I should mention that Russia is currently in the throes of a nationwide, heated debate over whether one should drink loose leaf tea or tea from teabags. Some say that teabags make bland tea, as the tea leaves are mercilessly chopped and dried until they turn into a stale powder more suited to go up one's nose, and suggest that teabag-users move to the U.S. if they're so into convenience. The other side responds with, "YOU'RE unethical! We'll chop YOU to a powder!" Sadly, I suspect that much like the Lilliputs of "Gulliver's Travels," Russia will soon split into two nations -- one with teapots, and one with teabags.

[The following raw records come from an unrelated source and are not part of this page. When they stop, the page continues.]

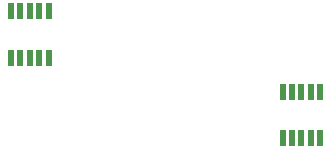
<source format=gbp>
G04*
G04 #@! TF.GenerationSoftware,Altium Limited,Altium Designer,19.1.5 (86)*
G04*
G04 Layer_Color=128*
%FSLAX25Y25*%
%MOIN*%
G70*
G01*
G75*
%ADD19R,0.02000X0.05400*%
D19*
X62991Y39444D02*
D03*
Y55044D02*
D03*
X66141Y39444D02*
D03*
Y55044D02*
D03*
X69291Y39444D02*
D03*
Y55044D02*
D03*
X72441Y39444D02*
D03*
Y55044D02*
D03*
X75591Y39444D02*
D03*
Y55044D02*
D03*
X166142Y28272D02*
D03*
Y12672D02*
D03*
X162993Y28272D02*
D03*
Y12672D02*
D03*
X159843Y28272D02*
D03*
Y12672D02*
D03*
X156693Y28272D02*
D03*
Y12672D02*
D03*
X153542Y28272D02*
D03*
Y12672D02*
D03*
M02*

</source>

The most popular tea in Russia is probably Assam -- a strong black tea grown in Assam, India (hence the name). It's usually sold in tins or boxes with "Indian" things on them -- you know, shahs riding around on elephants, belly dancing girls, belly dancing girls conversing with shahs, etc. One would think there are no people there other than shahs and belly dancers. Green and herbal teas have also become popular, as of late, particularly herbal teas claiming to be cleansing and weight-loss promoting. Of course, people in Russia have been gathering and drinking Willowherb tea for some centuries, but unfortunately Willowherb doesn't sort itself into convenient packages with the words "Ancient Wisdom Shaman Gypsy Herbal Cleansing Tea," and as such is no longer as popular as it used to be.

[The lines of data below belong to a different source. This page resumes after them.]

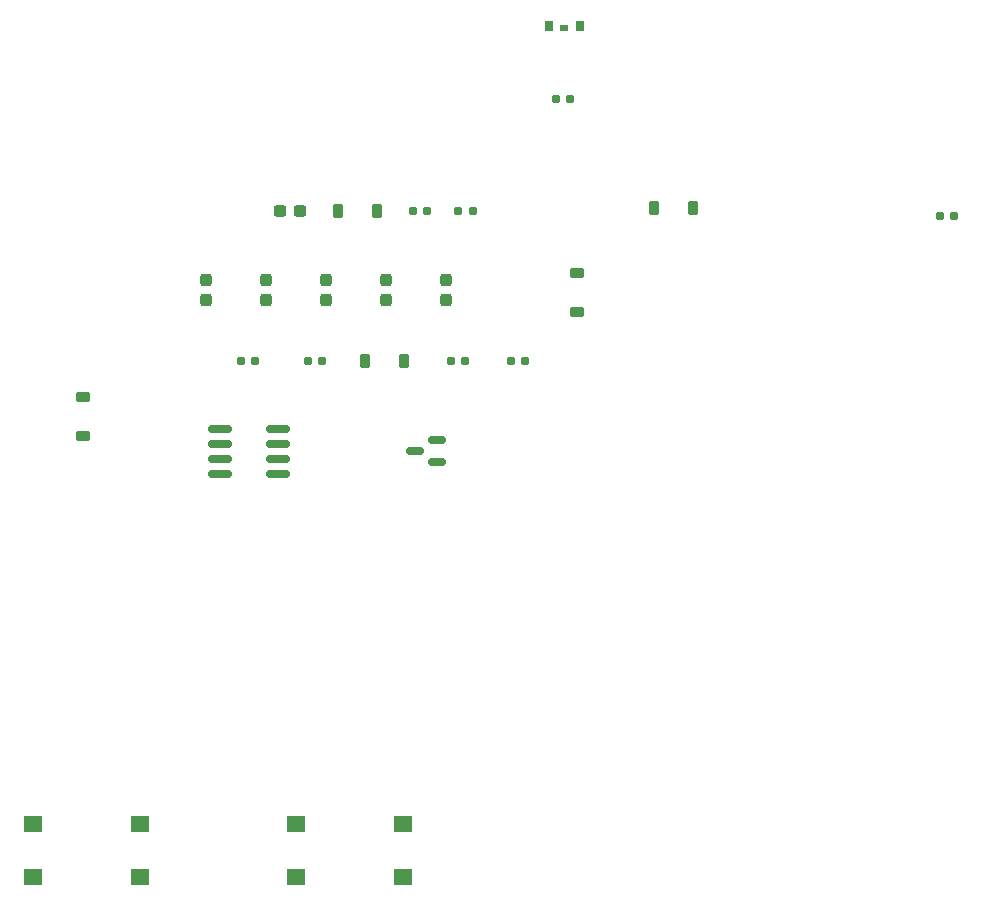
<source format=gbr>
%TF.GenerationSoftware,KiCad,Pcbnew,7.0.2*%
%TF.CreationDate,2024-01-09T21:21:53-08:00*%
%TF.ProjectId,MK-KS-MkII,4d4b2d4b-532d-44d6-9b49-492e6b696361,1.0*%
%TF.SameCoordinates,Original*%
%TF.FileFunction,Paste,Top*%
%TF.FilePolarity,Positive*%
%FSLAX46Y46*%
G04 Gerber Fmt 4.6, Leading zero omitted, Abs format (unit mm)*
G04 Created by KiCad (PCBNEW 7.0.2) date 2024-01-09 21:21:53*
%MOMM*%
%LPD*%
G01*
G04 APERTURE LIST*
G04 Aperture macros list*
%AMRoundRect*
0 Rectangle with rounded corners*
0 $1 Rounding radius*
0 $2 $3 $4 $5 $6 $7 $8 $9 X,Y pos of 4 corners*
0 Add a 4 corners polygon primitive as box body*
4,1,4,$2,$3,$4,$5,$6,$7,$8,$9,$2,$3,0*
0 Add four circle primitives for the rounded corners*
1,1,$1+$1,$2,$3*
1,1,$1+$1,$4,$5*
1,1,$1+$1,$6,$7*
1,1,$1+$1,$8,$9*
0 Add four rect primitives between the rounded corners*
20,1,$1+$1,$2,$3,$4,$5,0*
20,1,$1+$1,$4,$5,$6,$7,0*
20,1,$1+$1,$6,$7,$8,$9,0*
20,1,$1+$1,$8,$9,$2,$3,0*%
G04 Aperture macros list end*
%ADD10RoundRect,0.225000X-0.375000X0.225000X-0.375000X-0.225000X0.375000X-0.225000X0.375000X0.225000X0*%
%ADD11RoundRect,0.237500X0.237500X-0.300000X0.237500X0.300000X-0.237500X0.300000X-0.237500X-0.300000X0*%
%ADD12RoundRect,0.225000X-0.225000X-0.375000X0.225000X-0.375000X0.225000X0.375000X-0.225000X0.375000X0*%
%ADD13RoundRect,0.160000X0.197500X0.160000X-0.197500X0.160000X-0.197500X-0.160000X0.197500X-0.160000X0*%
%ADD14RoundRect,0.237500X-0.300000X-0.237500X0.300000X-0.237500X0.300000X0.237500X-0.300000X0.237500X0*%
%ADD15R,0.710000X0.900000*%
%ADD16R,0.800000X0.600000*%
%ADD17RoundRect,0.160000X-0.197500X-0.160000X0.197500X-0.160000X0.197500X0.160000X-0.197500X0.160000X0*%
%ADD18R,1.600000X1.400000*%
%ADD19RoundRect,0.150000X0.587500X0.150000X-0.587500X0.150000X-0.587500X-0.150000X0.587500X-0.150000X0*%
%ADD20RoundRect,0.225000X0.375000X-0.225000X0.375000X0.225000X-0.375000X0.225000X-0.375000X-0.225000X0*%
%ADD21RoundRect,0.150000X0.825000X0.150000X-0.825000X0.150000X-0.825000X-0.150000X0.825000X-0.150000X0*%
G04 APERTURE END LIST*
D10*
%TO.C,D7*%
X79019400Y-125782800D03*
X79019400Y-129082800D03*
%TD*%
D11*
%TO.C,C7*%
X99594400Y-117587800D03*
X99594400Y-115862800D03*
%TD*%
%TO.C,C5*%
X89434400Y-117587800D03*
X89434400Y-115862800D03*
%TD*%
D12*
%TO.C,D3*%
X100609400Y-110032800D03*
X103909400Y-110032800D03*
%TD*%
%TO.C,D1*%
X127407000Y-109782000D03*
X130707000Y-109782000D03*
%TD*%
D13*
%TO.C,R9*%
X116421900Y-122732800D03*
X115226900Y-122732800D03*
%TD*%
D14*
%TO.C,C4*%
X95706900Y-110032800D03*
X97431900Y-110032800D03*
%TD*%
D12*
%TO.C,D8*%
X102899400Y-122732800D03*
X106199400Y-122732800D03*
%TD*%
D15*
%TO.C,LED1*%
X118436400Y-94388800D03*
X121136400Y-94388800D03*
D16*
X119786400Y-94538800D03*
%TD*%
D17*
%TO.C,R2*%
X151572500Y-110434000D03*
X152767500Y-110434000D03*
%TD*%
%TO.C,R1*%
X106959400Y-110032800D03*
X108154400Y-110032800D03*
%TD*%
%TO.C,R10*%
X110806900Y-110032800D03*
X112001900Y-110032800D03*
%TD*%
%TO.C,R8*%
X110146900Y-122732800D03*
X111341900Y-122732800D03*
%TD*%
%TO.C,R7*%
X119099400Y-100507800D03*
X120294400Y-100507800D03*
%TD*%
D18*
%TO.C,SW3*%
X97053400Y-161884800D03*
X106153400Y-161920800D03*
X97053400Y-166384800D03*
X106153400Y-166420800D03*
%TD*%
D11*
%TO.C,C6*%
X94514400Y-117587800D03*
X94514400Y-115862800D03*
%TD*%
D18*
%TO.C,SW2*%
X74773400Y-161884800D03*
X83873400Y-161920800D03*
X74773400Y-166384800D03*
X83873400Y-166420800D03*
%TD*%
D19*
%TO.C,Q3*%
X108964400Y-131302800D03*
X108964400Y-129402800D03*
X107089400Y-130352800D03*
%TD*%
D17*
%TO.C,R6*%
X98081900Y-122732800D03*
X99276900Y-122732800D03*
%TD*%
D13*
%TO.C,R5*%
X93561900Y-122732800D03*
X92366900Y-122732800D03*
%TD*%
D11*
%TO.C,C8*%
X104674400Y-117587800D03*
X104674400Y-115862800D03*
%TD*%
D20*
%TO.C,D5*%
X120878600Y-118541800D03*
X120878600Y-115241800D03*
%TD*%
D21*
%TO.C,U4*%
X95529400Y-132257800D03*
X95529400Y-130987800D03*
X95529400Y-129717800D03*
X95529400Y-128447800D03*
X90579400Y-128447800D03*
X90579400Y-129717800D03*
X90579400Y-130987800D03*
X90579400Y-132257800D03*
%TD*%
D11*
%TO.C,C9*%
X109754400Y-117587800D03*
X109754400Y-115862800D03*
%TD*%
M02*

</source>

Since tea was first introduced to Russia in the 1600's, ways of drinking it have changed a great deal, mainly based on the availability of sugar. Originally, many people drank plain black tea (imported from China at the time), taking bites out of a sugar beet after each sip. Later, it became common to drink tea with sugar "on the side" -- that usually referred to either keeping a sugar cube in your mouth as you drank the tea, or biting pieces off it after each sip. When sugar became cheaper and easier to get, people started putting it in the tea by the teaspoon or cube, but tea itself became harder to get right before and after the splitting of the USSR. Fortunately, the situation improved, but even now it's still quite common to find horrid-tasting teas on the store shelves.

Tea time is a perfect time to relax, enjoy yourself, and talk about the depth of the Russian soul and the suffering it experiences. I strongly suggest you (dear reader) buy a tea set and start having regular tea time, Russian-style. A teapot is a must, as well as someone to drink tea with, jam, and chocolate -- sugar cubes are preferable, but not necessary. An even better suggestion would be to buy a nice samovar and use it regularly -- particularly if you live out in the country (like a dacha) and have too much firewood. But dachas and samovars are topics I will save for future posts.